Pourtant, c'est bien ce que veut le politiquement correct qui ne se soucie guère de la rupture interprétative ou de la déformation sémantique induite dans le processus de reformulation énonciative.

Qui plus est, la paraphrase sous le joug de ce dernier a gardé ses fonctions premières.

Apparut pour la première fois dans le vocabulaire français au milieu du 16e siècle116(*), la paraphrase était une pratique langagière spécifique, destinée à des fins essentiellement pédagogiques.

Au 19e siècle, elle devient « une pratique de délayage et de la forme du contenu pouvant aller jusqu'à la distorsion du sens »117(*).

Dans la pratique courante elle est la reformulation sans valeur explicative, d'un énoncé, et est utilisée aujourd'hui à des fins qui relève de la même compétence.

Il y a en effet dans la paraphrase politiquement correcte, une démagogie première qui se mêle à un regard critique porté sur des mots-cibles que certains croient bon de transformer.

C.Fuchs résume d'ailleurs l'emploi de la paraphrase sous forme d'un schéma très intéressant : X . C -> X'.

Si le mot-cible désigné par la lettre X est transformé grâce à la paraphrase en un mot nouveau désigné par X', cela suppose qu'il y a un intermédiaire noté C (pour évoquer le Contenu) qui est le point de départ de X et l'aboutissement de X'118(*).

Ici cependant, un problème se pose : il semble en effet qu'il n'y ait aucune trace de cet intermédiaire dans le passage d'un mot-cible en un mot politiquement correct.

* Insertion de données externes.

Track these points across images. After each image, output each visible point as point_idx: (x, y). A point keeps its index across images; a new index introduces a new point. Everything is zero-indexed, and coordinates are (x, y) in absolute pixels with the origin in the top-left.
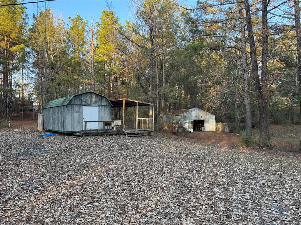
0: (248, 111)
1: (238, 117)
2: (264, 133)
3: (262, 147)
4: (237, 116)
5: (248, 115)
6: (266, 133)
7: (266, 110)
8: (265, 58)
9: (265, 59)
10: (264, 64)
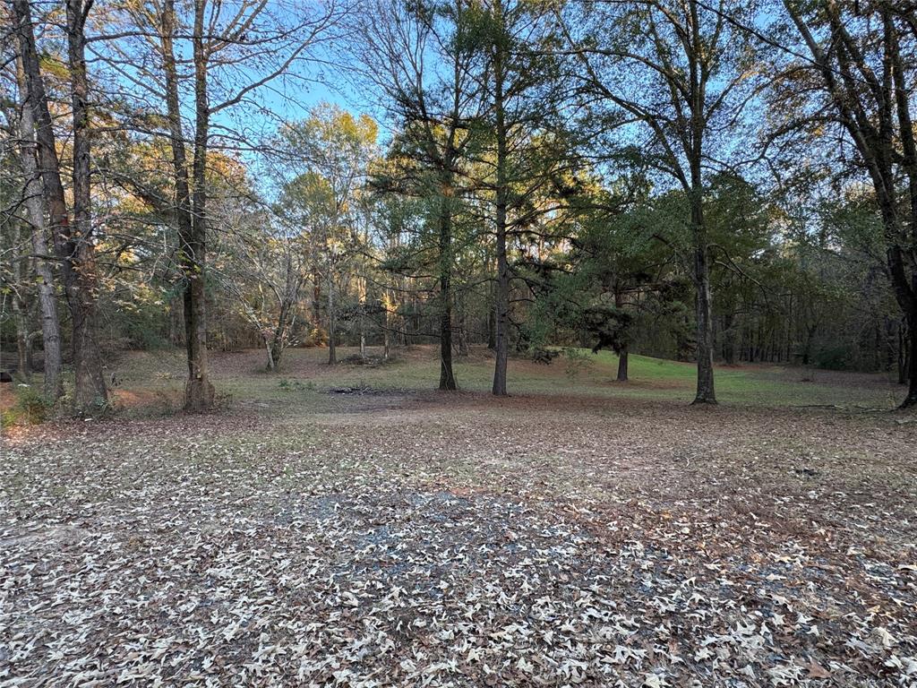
0: (48, 318)
1: (22, 337)
2: (87, 378)
3: (83, 417)
4: (20, 333)
5: (50, 328)
6: (94, 378)
7: (92, 316)
8: (84, 170)
9: (85, 174)
10: (79, 185)
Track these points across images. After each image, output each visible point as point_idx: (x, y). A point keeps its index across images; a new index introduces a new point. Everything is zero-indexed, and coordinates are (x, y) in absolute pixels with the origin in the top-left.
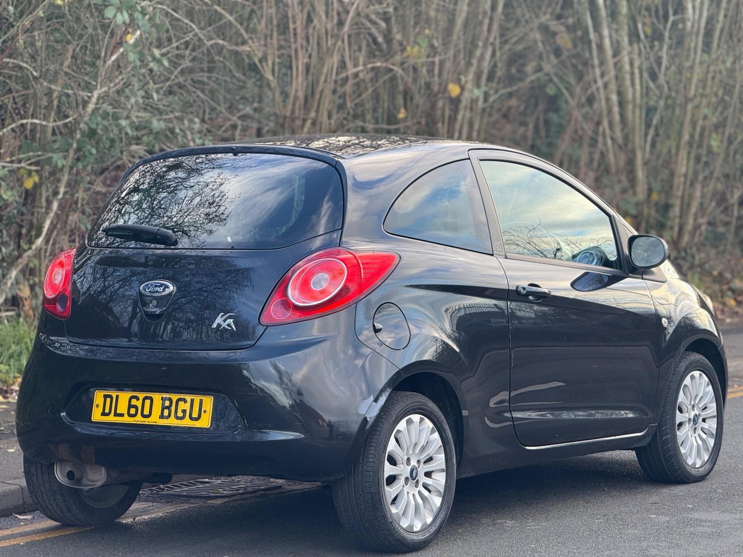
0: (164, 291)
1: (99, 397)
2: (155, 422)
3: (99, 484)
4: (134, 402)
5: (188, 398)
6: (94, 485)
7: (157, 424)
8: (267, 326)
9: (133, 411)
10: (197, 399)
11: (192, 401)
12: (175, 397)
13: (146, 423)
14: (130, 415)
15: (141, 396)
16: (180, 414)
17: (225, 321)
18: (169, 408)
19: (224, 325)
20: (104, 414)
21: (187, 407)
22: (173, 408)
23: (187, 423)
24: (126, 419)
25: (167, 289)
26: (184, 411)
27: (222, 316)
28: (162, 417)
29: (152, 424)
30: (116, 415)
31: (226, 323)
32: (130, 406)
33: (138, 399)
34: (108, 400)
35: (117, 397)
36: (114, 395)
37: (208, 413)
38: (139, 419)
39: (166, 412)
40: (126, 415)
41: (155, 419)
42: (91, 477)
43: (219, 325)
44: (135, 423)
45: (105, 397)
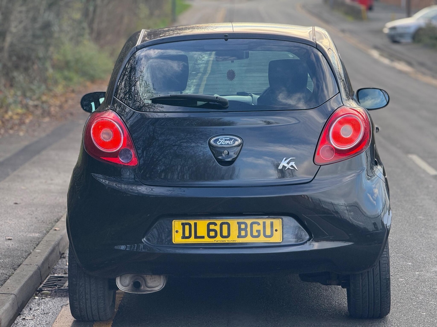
0: (233, 144)
1: (177, 225)
2: (235, 241)
3: (157, 289)
4: (212, 227)
5: (261, 221)
6: (152, 290)
7: (237, 242)
8: (321, 166)
9: (212, 234)
10: (268, 222)
11: (264, 223)
12: (249, 221)
13: (226, 242)
14: (209, 237)
15: (219, 222)
16: (255, 234)
17: (288, 163)
18: (245, 229)
19: (288, 166)
20: (184, 237)
21: (261, 228)
22: (249, 229)
23: (262, 239)
24: (207, 240)
25: (236, 142)
26: (258, 231)
27: (286, 160)
28: (239, 236)
29: (231, 242)
30: (196, 237)
31: (290, 164)
32: (209, 230)
33: (215, 224)
34: (187, 227)
35: (195, 224)
36: (192, 222)
37: (279, 231)
38: (219, 239)
39: (243, 233)
40: (206, 237)
41: (234, 238)
42: (150, 284)
43: (284, 167)
44: (215, 242)
45: (183, 225)
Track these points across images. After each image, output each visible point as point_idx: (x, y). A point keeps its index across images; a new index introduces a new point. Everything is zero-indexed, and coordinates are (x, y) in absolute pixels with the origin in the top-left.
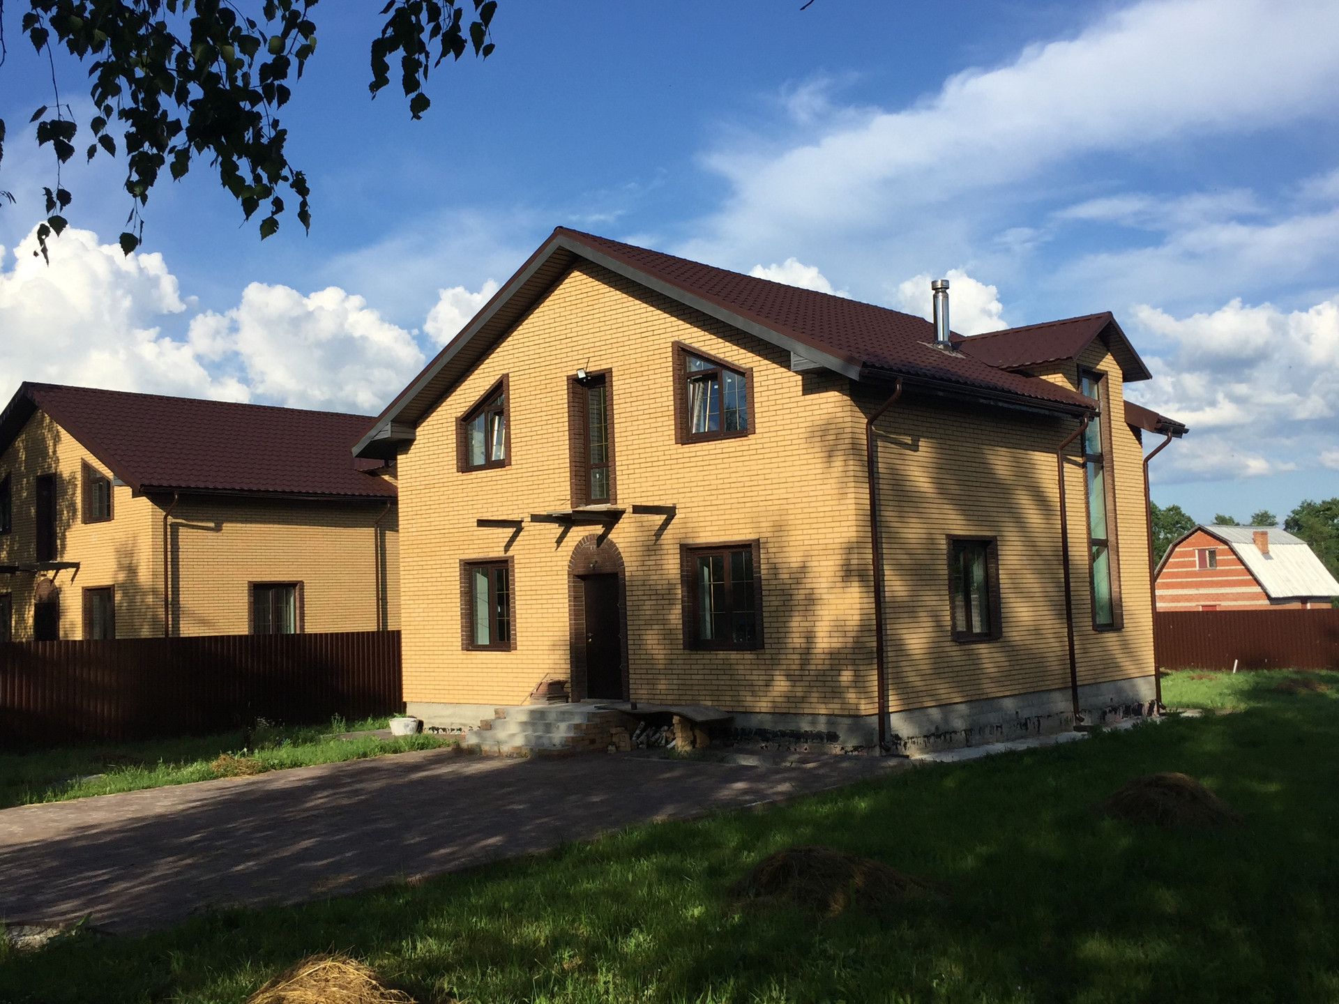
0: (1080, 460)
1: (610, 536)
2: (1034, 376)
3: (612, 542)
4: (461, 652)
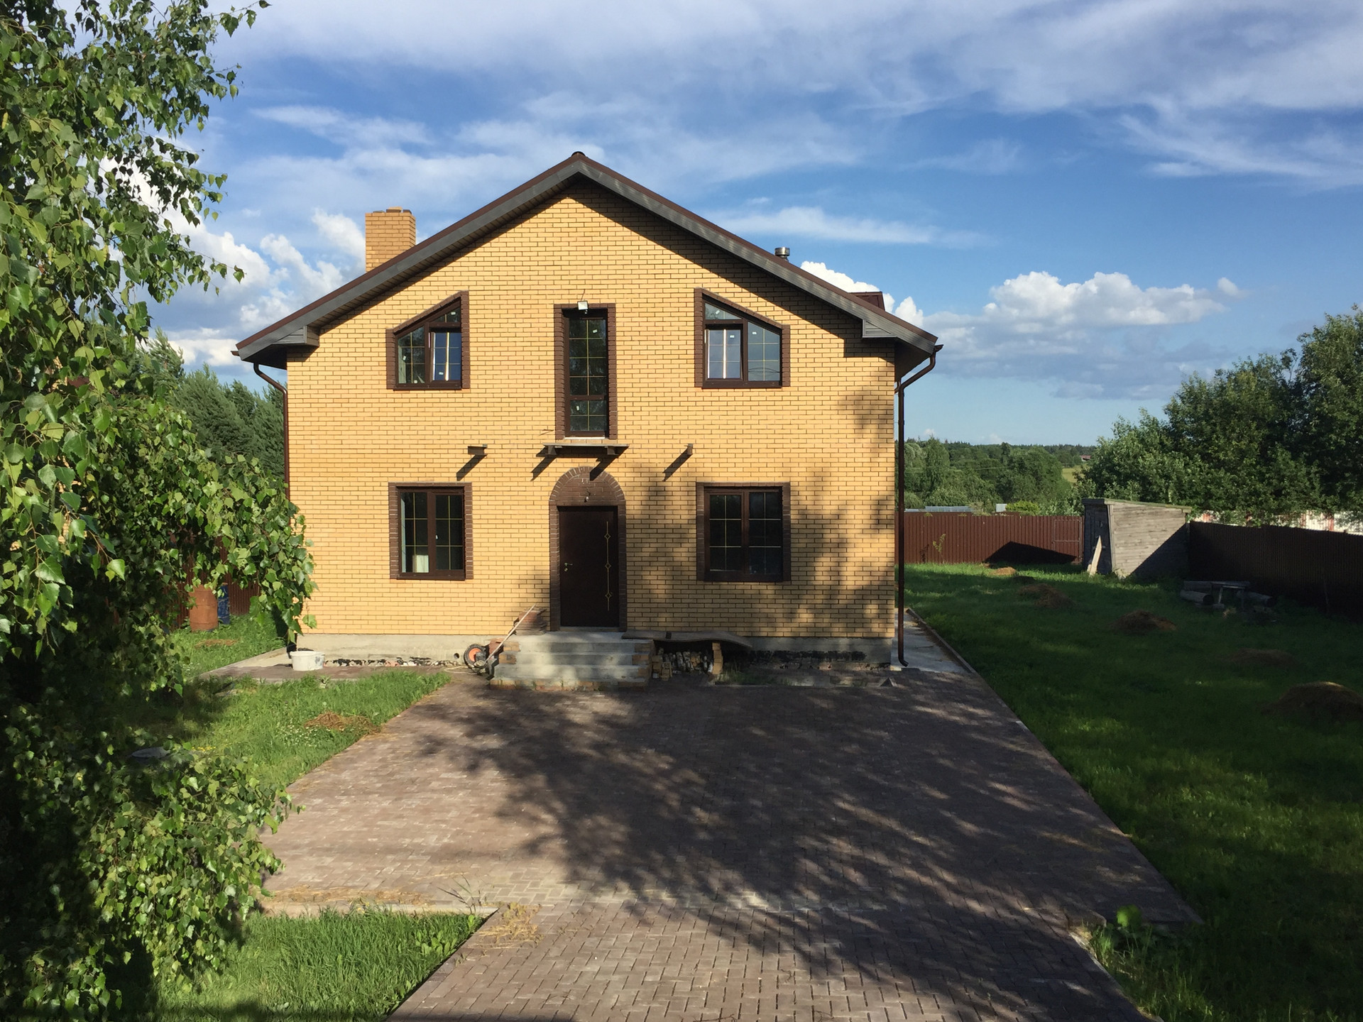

La paraphrase proposée par la bienséance se fonde uniquement sur l'idée d'une parenté caractérisée par un invariant qui se voudrait quasiment synonymique.

Il paraît donc restrictif de penser de cette façon la reformulation politiquement correcte en terme paraphrastique, puisque le processus de substitution s'avère impossible car impensable.

Effectivement, l'une des caractéristiques de la paraphrase suppose que :

« Si A est en relation de paraphrase avec B, alors B doit pouvoir commuter avec A dans n'importe quel type de co-texte »119(*).

La non réciprocité imposée par le politiquement correct clôt l'éventualité de la substitution paraphrastique comme l'une de ses habitudes de pratique langagière.

Dès lors, différentes figures de style vont être utilisées pour tenter de palier aux attentes dudit phénomène.

* 113 P.Charaudeau, Dictionnaire d'analyse du discours

* 114 In Paraphrase et énonciation

* 115 C.Fuchs, id., introdution

* 116 L'étymologie et l'origine sont détaillées dans le premier chapitre de l'ouvrage de C.Fuchs, op.cit.

* 117 C.Fuchs, Paraphrase..., p.21

* 118 Un peu plus loin dans la démonstration, C. Fuchs présente le Contenu comme la clef de voûte de la reformulation de X en X'.